こうした厳しい市場環境の中で生き残るため、両社は規模の拡大による経営の効率化を加速させます。特に重視しているのが、利益率の高いプライベートブランド(PB)商品の開発力強化です。家電量販店では近年、多様化する消費者ニーズに合わせた自社開発のPB商品を強化する動きが活発化しており、両社はそれぞれの強みとノウハウを持ち寄ることで、商品開発のスピードを上げ、価格競争力を飛躍的に高める狙いがあります。
直近の事業規模として、2026年3月期のヤマダホールディングスの連結売上高は1兆6918億円で、フランチャイズを含めたグループ全体での店舗数は約8800店舗に上ります。一方、エディオンの連結売上高は7937億円で、総店舗数は約1200店舗となっています。東日本や郊外のロードサイドで圧倒的な強さを持つヤマダホールディングスと、西日本を中心に強固な地域密着型の地盤を持つエディオンが組み合わさることで、地域的な補完効果も高く、全国規模での物流網や店舗網のさらなる効率性向上が期待されています。
業界再編の加速と非家電領域での相乗効果
両社の経営統合による圧倒的な「1強」の誕生は、国内の家電量販店業界における再編の動きをさらに加速させる可能性を秘めています。統合後の売上規模は、業界2位以下の競合他社を単独で大きく引き離す水準となります。これに対抗するため、大手のノジマは日立製作所の白物家電事業の買収を発表するなど、小売業がメーカー機能そのものを取り込むといった、従来の業界の枠を超えたダイナミックな合従連衡がすでに起きています。

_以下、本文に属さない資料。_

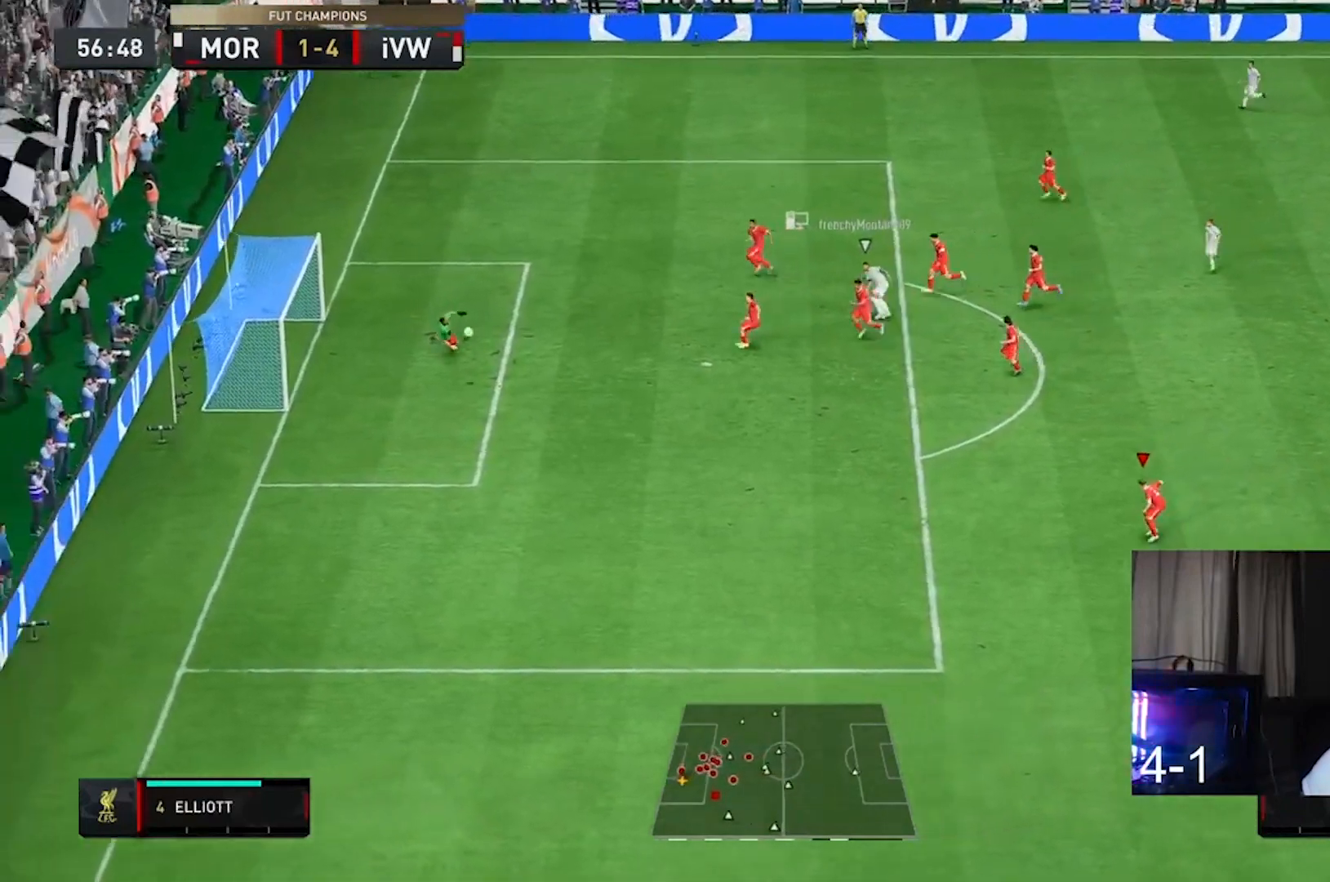
{"buttons": ["R2"], "left_stick": "down", "right_stick": "down", "events": []}
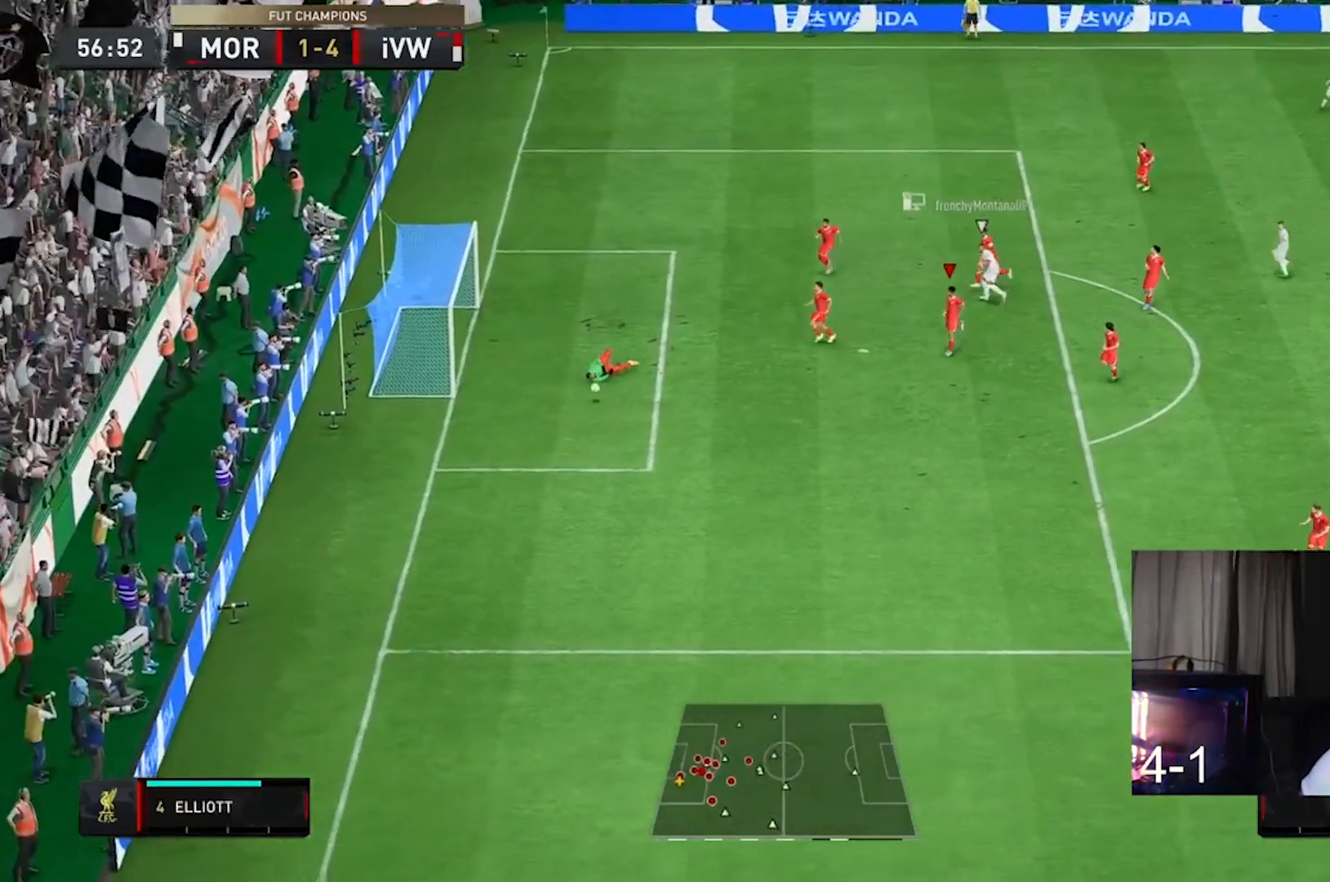
{"buttons": [], "left_stick": "down-left", "right_stick": "center", "events": [[133, "right_stick", "center"], [167, "R2", "up"], [433, "left_stick", "down-left"]]}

また、両社は既存の家電販売にとどまらず、家具や住宅設備、リフォーム事業など、利益率の高い非家電領域の展開にも注力しているという共通点があります。今後は両社がこれまで培ってきた強固な顧客基盤や住宅関連の販売ノウハウを相互に活用し、生活全般を総合的に支えるサービスラインナップを拡大していくと予想されます。これにより、単純な家電市場の縮小を補うだけの新たな収益源の確立を目指していくと見られます。規模の圧倒的な拡大と事業領域の多角化を両輪とするこの巨大連合が、今後の日本の小売業界全体にどのような構造変革をもたらすのか、その動向が強く注目されます。